The Southeast Asian nation has the third-biggest trade surplus with the US, after China and Mexico — both targeted by Trump since he took office.
A statement posted by PetroVietnam Power Corp (PVPower) on its Web site said the new projects — in areas such as aviation, oil and gas exploration, and petrochemical imports — were worth about US$4.15 billion.
Photo: Reuters
The “highly meaningful” deals were aimed at establishing “balanced and harmonious” trade, and would create hundreds of thousands of jobs for workers in the two nations, PVPower said.
They were signed in the US on Thursday during a visit by Vietnamese Minister of Industry and Trade Nguyen Hong Dien to meet US Trade Representative Jamieson Greer in Washington.

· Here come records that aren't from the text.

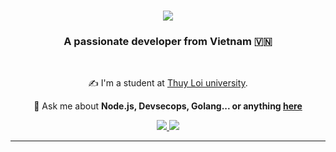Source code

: <h1 align="center">
    <img src="https://readme-typing-svg.herokuapp.com/?font=Righteous&size=35&center=true&vCenter=true&width=500&height=70&duration=4000&lines=Hi+There!+👋;+I'm+Thanh+Quang!;" />
</h1>

<h3 align="center">A passionate developer from Vietnam 🇻🇳</h3>

<br/>

<div align="center">

 
✍ I'm a student at [Thuy Loi university](https://tlus.edu.vn/).

💬 Ask me about **Node.js, Devsecops, Golang... or anything [here](https://www.facebook.com/nguyenthanh.quang.dz)**


 </div>
 
<div align="center"> 
  <a href="mailto:quang0706r@gmail.com">
    <img src="https://img.shields.io/badge/Gmail-333333?style=for-the-badge&logo=gmail&logoColor=red" />
  </a>
  <a href="https://www.linkedin.com/in/thanh-quang-a15713298/" target="_blank">
    <img src="https://img.shields.io/badge/LinkedIn-0077B5?style=for-the-badge&logo=linkedin&logoColor=white" target="_blank" />
  </a>
</div>

 <hr/>

 
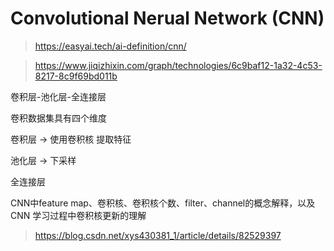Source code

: # Convolutional Nerual Network (CNN)

> https://easyai.tech/ai-definition/cnn/

> https://www.jiqizhixin.com/graph/technologies/6c9baf12-1a32-4c53-8217-8c9f69bd011b



卷积层-池化层-全连接层

卷积数据集具有四个维度



卷积层 -> 使用卷积核 提取特征

池化层 -> 下采样

全连接层



CNN中feature map、卷积核、卷积核个数、filter、channel的概念解释，以及CNN 学习过程中卷积核更新的理解

> https://blog.csdn.net/xys430381_1/article/details/82529397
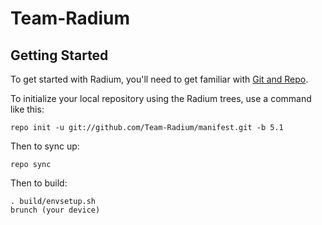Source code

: Team-Radium
===========


Getting Started
---------------

To get started with Radium, you'll need to get
familiar with [Git and Repo](http://source.android.com/source/using-repo.html).

To initialize your local repository using the Radium trees, use a command like this:

    repo init -u git://github.com/Team-Radium/manifest.git -b 5.1

Then to sync up:

    repo sync

Then to build:
    
    . build/envsetup.sh
    brunch (your device)
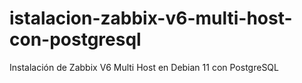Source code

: # istalacion-zabbix-v6-multi-host-con-postgresql
Instalación de Zabbix V6 Multi Host en Debian 11 con PostgreSQL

Greer told Dien that Vietnam “needs to have stronger solutions to open the market and improve the trade balance,” according to a report on the Web site of the Vietnamese Ministry of Industry and Trade.
There is increasing worry in Hanoi that Vietnam could be the next target of Trump’s tariffs, which have sent shock waves through global markets.
Earlier, Hanoi said it was reviewing import duties on goods from the US. Vietnamese Prime Minister Pham Minh Chinh told US Ambassador Marc Knapper that the review would look to encourage increased imports of liquified natural gas, as well as agricultural and high-tech products, a report on the government’s Web site said on Thursday.
Chinh told Knapper that Vietnam was “actively addressing the current concerns of the US in economic-trade-investment relations.”
Vietnam was also “reviewing import tariffs on goods from the United States, encouraging increased imports of key US products that Vietnam needs, especially agricultural products, liquefied gas and high-tech products,” the report said.
The US trade deficit in goods with Vietnam was US$123.5 billion last year, up more than 18 percent on 2023, according to the Office of the US Trade Representative.